Work request
Would you restate the listing word for word, with the images omitted?

Available records
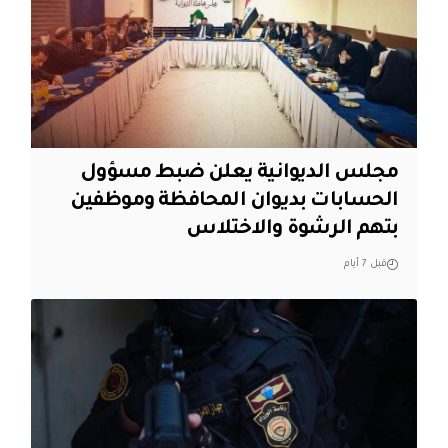
مجلس الديوانية يعلن ضبط مسؤول
الحسابات بديوان المحافظة وموظفين
بتهم الرشوة والاختلاس
قبل 7 أيام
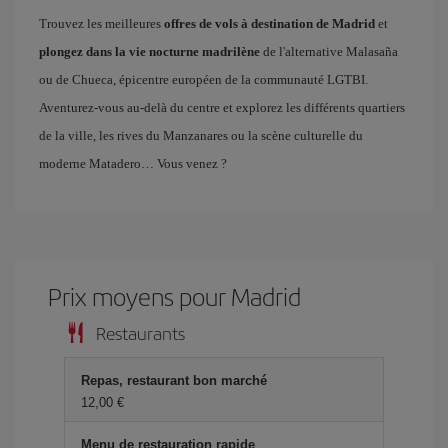
Trouvez les meilleures
offres de vols à destination de Madrid
et
plongez dans la vie nocturne madrilène
de l'alternative Malasaña
ou de Chueca, épicentre européen de la communauté LGTBI.
Aventurez-vous au-delà du centre et explorez les différents quartiers
de la ville, les rives du Manzanares ou la scène culturelle du
moderne Matadero… Vous venez ?
Prix ​​moyens pour Madrid
Restaurants
Repas, restaurant bon marché
12,00 €
Menu de restauration rapide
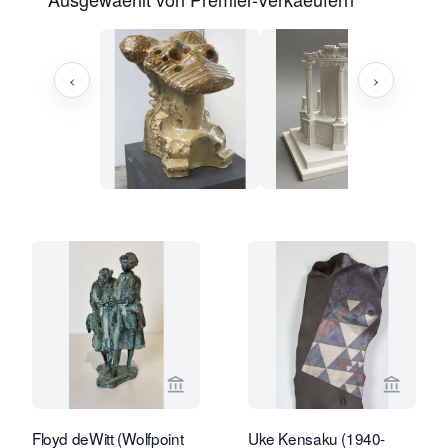
‹
›
Verkaeuferseite von Kunstconsult 2.0
Verkaeu
Floyd deWitt (Wolfpoint
Uke Kensaku (1940-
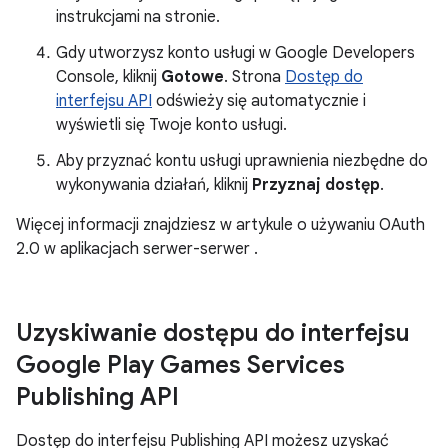
instrukcjami na stronie.
Gdy utworzysz konto usługi w Google Developers
Console, kliknij
Gotowe
. Strona
Dostęp do
interfejsu API
odświeży się automatycznie i
wyświetli się Twoje konto usługi.
Aby przyznać kontu usługi uprawnienia niezbędne do
wykonywania działań, kliknij
Przyznaj dostęp
.
Więcej informacji znajdziesz w artykule o używaniu OAuth
2.0 w aplikacjach serwer-serwer
.
Uzyskiwanie dostępu do interfejsu
Google Play Games Services
Publishing API
Dostęp do interfejsu Publishing API możesz uzyskać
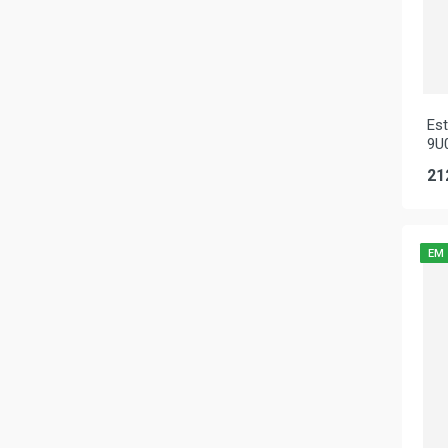
Es
9U
21
EM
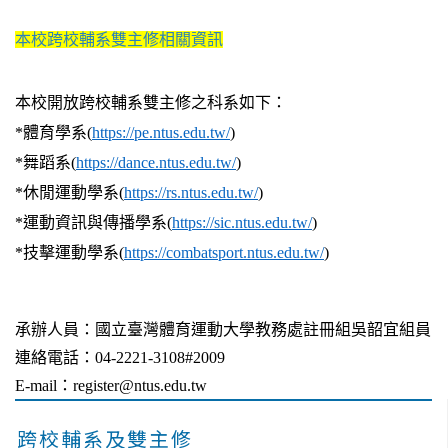
本校跨校輔系雙主修相關資訊
本校開放跨校輔系雙主修之科系如下：
*體育學系(
https://pe.ntus.edu.tw/
)
*舞蹈系(
https://dance.ntus.edu.tw/
)
*休閒運動學系(
https://rs.ntus.edu.tw/
)
*運動資訊與傳播學系(
https://sic.ntus.edu.tw/
)
*技擊運動學系(
https://combatsport.ntus.edu.tw/
)
承辦人員：國立臺灣體育運動大學教務處註冊組吳韶宜組員
連絡電話：04-2221-3108#2009
E-mail：register@ntus.edu.tw
跨校輔系及雙主修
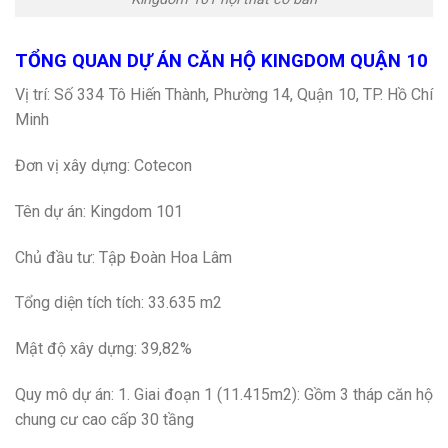
TỔNG QUAN DỰ ÁN CĂN HỘ KINGDOM QUẬN 10
Vị trí: Số 334 Tô Hiến Thành, Phường 14, Quận 10, TP. Hồ Chí
Minh
Đơn vị xây dựng: Cotecon
Tên dự án: Kingdom 101
Chủ đầu tư: Tập Đoàn Hoa Lâm
Tổng diện tích tích: 33.635 m2
Mật độ xây dựng: 39,82%
Quy mô dự án: 1. Giai đoạn 1 (11.415m2): Gồm 3 tháp căn hộ
chung cư cao cấp 30 tầng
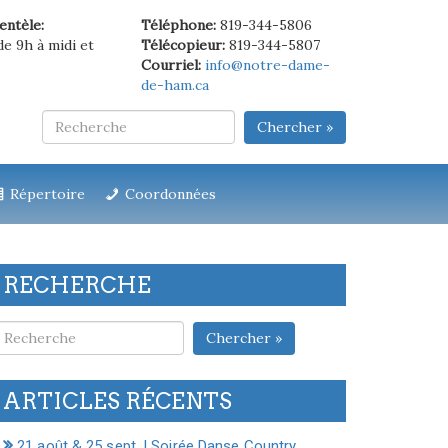
ientèle:
Téléphone:
819-344-5806
de 9h à midi et
Télécopieur:
819-344-5807
Courriel:
info@notre-dame-
de-ham.ca
Chercher »
Répertoire
Coordonnées
RECHERCHE
Chercher »
ARTICLES RÉCENTS
21 août & 25 sept. | Soirée Danse Country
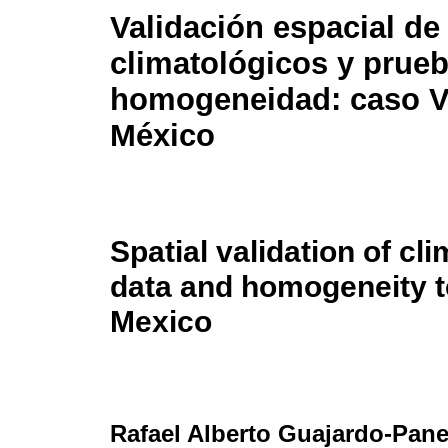
Validación espacial de
climatológicos y prue
homogeneidad: caso V
México
Spatial validation of cl
data and homogeneity t
Mexico
Rafael Alberto Guajardo-Pan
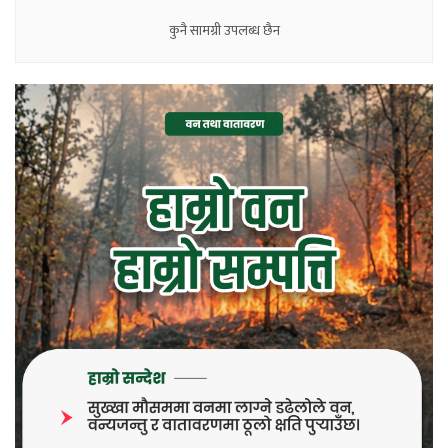
कुनै सामग्री उपलब्ध छैन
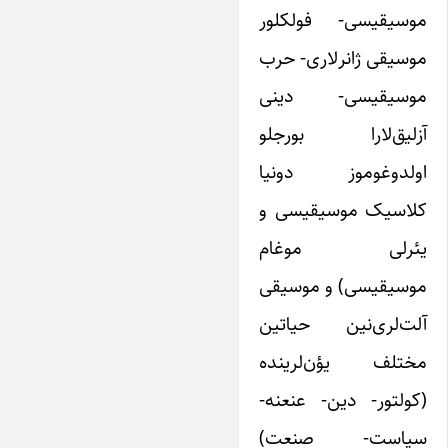
موسیقیسی- فولکلور
موسیقی ژانرلاری- حرب
موسیقیسی- دینی
آزلیق‌لارا بورجلو
اولدوغوموز دونیا
کلاسیک موسیقیسی و
یئرلی موغام
موسیقیسی) و موسیقی
آلت‌لری‌نین حیاتین
مختلف یؤن‌لرینده
(کولتور- دین- عنعنه-
سیاست- صنعت)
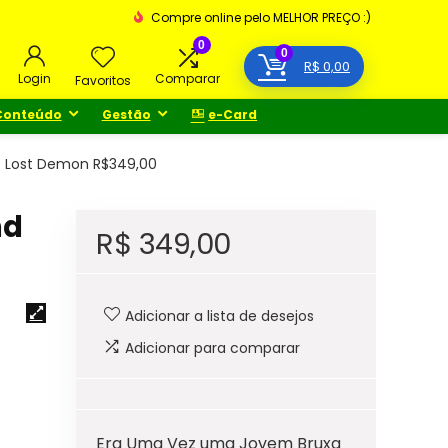
Compre online pelo MELHOR PREÇO :)
0
0
R$
0,00
Login
Comparar
Favoritos
Conteúdo
Gestão
e-Card
he Lost Demon R$349,00
nd
R$
349,00
Adicionar a lista de desejos
Adicionar para comparar
Era Uma Vez uma Jovem Bruxa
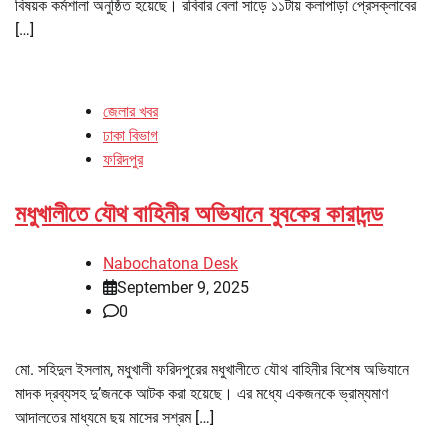
বিষয়ক কর্মশালা অনুষ্ঠিত হয়েছে। রবিবার বেলা সাড়ে ১১টায় কলাপাড়া প্রেসক্লাবের
[…]
জেলার খবর
ঢাকা বিভাগ
ফরিদপুর
মধুখালীতে যৌথ বাহিনীর অভিযানে যুবকের কারাদন্ড
Nabochatona Desk
September 9, 2025
0
মো. সহিদুল ইসলাম, মধুখালী ফরিদপুরের মধুখালীতে যৌথ বাহিনীর বিশেষ অভিযানে
মাদক দ্রব্যসহ দু’জনকে আটক করা হয়েছে। এর মধ্যে একজনকে ভ্রাম্যমাণ
আদালতের মাধ্যমে ছয় মাসের সশ্রম […]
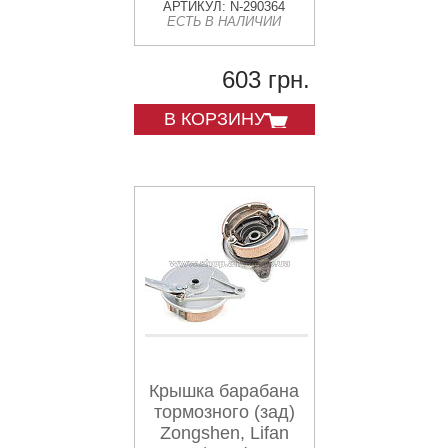
спицованый диск)
АРТИКУЛ: N-290364
ЕСТЬ В НАЛИЧИИ
(+колодки)
603 грн.
В КОРЗИНУ
Крышка барабана
тормозного (зад)
Zongshen, Lifan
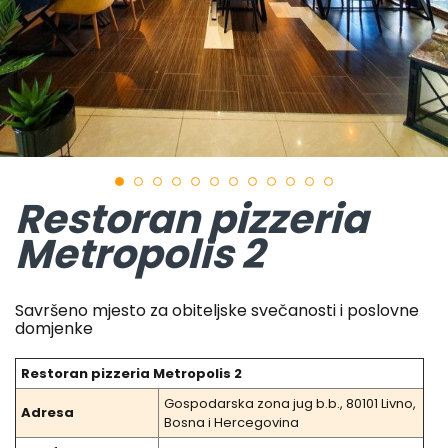
Restoran pizzeria
Metropolis 2
Savršeno mjesto za obiteljske svečanosti i poslovne
domjenke
Restoran pizzeria Metropolis 2
Gospodarska zona jug b.b., 80101 Livno,
Adresa
Bosna i Hercegovina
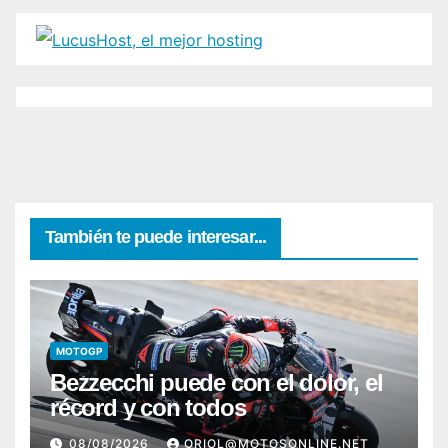
También te puede interesar...
MOTOGP
Bezzecchi puede con el dolor, el
récord y con todos
08/08/2026
ORIOL@MOTOSONLINE.NET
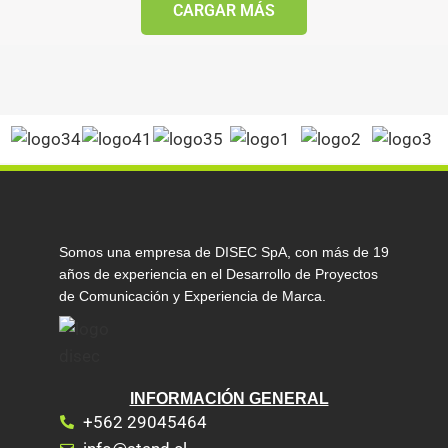
CARGAR MÁS
Somos una empresa de DISEC SpA, con más de 19
años de experiencia en el Desarrollo de Proyectos
de Comunicación y Experiencia de Marca.
INFORMACIÓN GENERAL
+562 29045464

Result
مجلس الديوانية يعلن ضبط مسؤول
الحسابات بديوان المحافظة وموظفين
بتهم الرشوة والاختلاس
قبل 7 أيام
Trouvez les meilleures
offres de vols à destination de Madrid
et
plongez dans la vie nocturne madrilène
de l'alternative Malasaña
ou de Chueca, épicentre européen de la communauté LGTBI.
Aventurez-vous au-delà du centre et explorez les différents quartiers
de la ville, les rives du Manzanares ou la scène culturelle du
moderne Matadero… Vous venez ?
Prix ​​moyens pour Madrid
Restaurants
Repas, restaurant bon marché
12,00 €
Menu de restauration rapide
‹
›
Verkaeuferseite von Kunstconsult 2.0
Verkaeu
Floyd deWitt (Wolfpoint
Uke Kensaku (1940-
instrukcjami na stronie.
Gdy utworzysz konto usługi w Google Developers
Console, kliknij
Gotowe
. Strona
Dostęp do
interfejsu API
odświeży się automatycznie i
wyświetli się Twoje konto usługi.
Aby przyznać kontu usługi uprawnienia niezbędne do
wykonywania działań, kliknij
Przyznaj dostęp
.
Więcej informacji znajdziesz w artykule o używaniu OAuth
2.0 w aplikacjach serwer-serwer
.
Uzyskiwanie dostępu do interfejsu
Google Play Games Services
Publishing API
Dostęp do interfejsu Publishing API możesz uzyskać
Es
9U
21
EM
本校跨校輔系雙主修相關資訊
本校開放跨校輔系雙主修之科系如下：
*體育學系(
https://pe.ntus.edu.tw/
)
*舞蹈系(
https://dance.ntus.edu.tw/
)
*休閒運動學系(
https://rs.ntus.edu.tw/
)
*運動資訊與傳播學系(
https://sic.ntus.edu.tw/
)
*技擊運動學系(
https://combatsport.ntus.edu.tw/
)
承辦人員：國立臺灣體育運動大學教務處註冊組吳韶宜組員
連絡電話：04-2221-3108#2009
E-mail：register@ntus.edu.tw
跨校輔系及雙主修
TỔNG QUAN DỰ ÁN CĂN HỘ KINGDOM QUẬN 10
Vị trí: Số 334 Tô Hiến Thành, Phường 14, Quận 10, TP. Hồ Chí
Minh
Đơn vị xây dựng: Cotecon
Tên dự án: Kingdom 101
Chủ đầu tư: Tập Đoàn Hoa Lâm
Tổng diện tích tích: 33.635 m2
Mật độ xây dựng: 39,82%
Quy mô dự án: 1. Giai đoạn 1 (11.415m2): Gồm 3 tháp căn hộ
chung cư cao cấp 30 tầng
ientèle:
Téléphone:
819-344-5806
de 9h à midi et
Télécopieur:
819-344-5807
Courriel:
info@notre-dame-
de-ham.ca
Chercher »
Répertoire
Coordonnées
RECHERCHE
Chercher »
ARTICLES RÉCENTS
21 août & 25 sept. | Soirée Danse Country
Validación espacial de
climatológicos y prue
homogeneidad: caso V
México
Spatial validation of cl
data and homogeneity t
Mexico
Rafael Alberto Guajardo-Pan
कुनै सामग्री उपलब्ध छैन
موسیقیسی- فولکلور
موسیقی ژانرلاری- حرب
موسیقیسی- دینی
آزلیق‌لارا بورجلو
اولدوغوموز دونیا
کلاسیک موسیقیسی و
یئرلی موغام
موسیقیسی) و موسیقی
آلت‌لری‌نین حیاتین
مختلف یؤن‌لرینده
(کولتور- دین- عنعنه-
سیاست- صنعت)
Compre online pelo MELHOR PREÇO :)
0
0
R$
0,00
Login
Comparar
Favoritos
Conteúdo
Gestão
e-Card
he Lost Demon R$349,00
nd
R$
349,00
Adicionar a lista de desejos
Adicionar para comparar
Era Uma Vez uma Jovem Bruxa
বিষয়ক কর্মশালা অনুষ্ঠিত হয়েছে। রবিবার বেলা সাড়ে ১১টায় কলাপাড়া প্রেসক্লাবের
[…]
জেলার খবর
ঢাকা বিভাগ
ফরিদপুর
মধুখালীতে যৌথ বাহিনীর অভিযানে যুবকের কারাদন্ড
Nabochatona Desk
September 9, 2025
0
মো. সহিদুল ইসলাম, মধুখালী ফরিদপুরের মধুখালীতে যৌথ বাহিনীর বিশেষ অভিযানে
মাদক দ্রব্যসহ দু’জনকে আটক করা হয়েছে। এর মধ্যে একজনকে ভ্রাম্যমাণ
আদালতের মাধ্যমে ছয় মাসের সশ্রম […]
спицованый диск)
АРТИКУЛ: N-290364
ЕСТЬ В НАЛИЧИИ
(+колодки)
603 грн.
В КОРЗИНУ
Крышка барабана
тормозного (зад)
Zongshen, Lifan
Restoran pizzeria
Metropolis 2
Savršeno mjesto za obiteljske svečanosti i poslovne
domjenke
Restoran pizzeria Metropolis 2
Gospodarska zona jug b.b., 80101 Livno,
Adresa
Bosna i Hercegovina
También te puede interesar...
MOTOGP
Bezzecchi puede con el dolor, el
récord y con todos
08/08/2026
ORIOL@MOTOSONLINE.NET
CARGAR MÁS
Somos una empresa de DISEC SpA, con más de 19
años de experiencia en el Desarrollo de Proyectos
de Comunicación y Experiencia de Marca.
INFORMACIÓN GENERAL
+562 29045464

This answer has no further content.